Role of Surgery in Diagnosis of Medaistinal Masses.
J Fatima Jinnah Med Coll Lahore Jan ;7(2):9-12.

Introduction: Mediastinum is a wide space containing a lot of vital structures. Medaistinal masses represent a wide diversity of disease states. The location and composition of a mass is critical to narrowing the differential diagnosis. Distribution of mediastinum in to 3 compartments and presence of masses therein has been documented; however a tissue diagnosis is always essential to initiate the treatment. CT scan is successful in giving a diagnosis in many cases through a biopsy. Still many more require an aggressive measure like surgical intervention. Material & Methods: From January 2009 to December 2011, 110 cases of Medaistinal mass were referred to our department and in all cases CT guided biopsy was not possible or fruitless.
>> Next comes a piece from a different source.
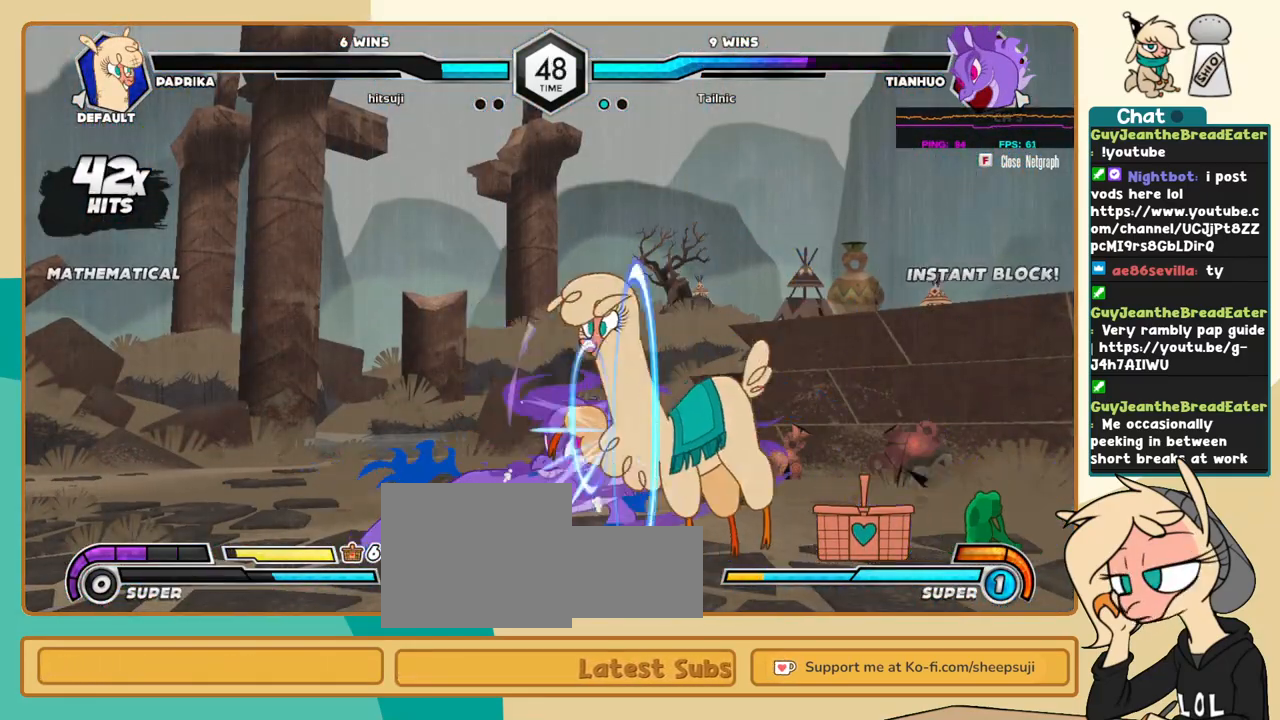
{"keys": ["l"], "events": [[33, "j", "down"], [66, "j", "up"], [116, "j", "down"], [166, "i", "down"], [216, "i", "up"], [266, "c", "down"], [266, "j", "up"], [316, "c", "up"], [400, "l", "down"]]}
Results: 77 cases had anterior-superior Medaistinal mass, 23 cases had posterior Medaistinal mass and 10 had middle Medaistinal mass. Respiratory symptoms were present in 73 of cases while 37 cases were asymptomatic. Major surgical procedures for obtaining tissue were Medianostomy42, VATS 34, Sternotomy 14, Anterolateral thoracotomy 8 and Posterolateral thoracotomy 12. Major diagnostic outcome were Granulomatous involvement 36, thymic masses and Primary/secondary carcinoma 21 each. No mortality was reported. 95 cases went eventless. Conclusion: We conclude that Surgery is safest and most accurate tool in diagnosis of Medaistinal mass.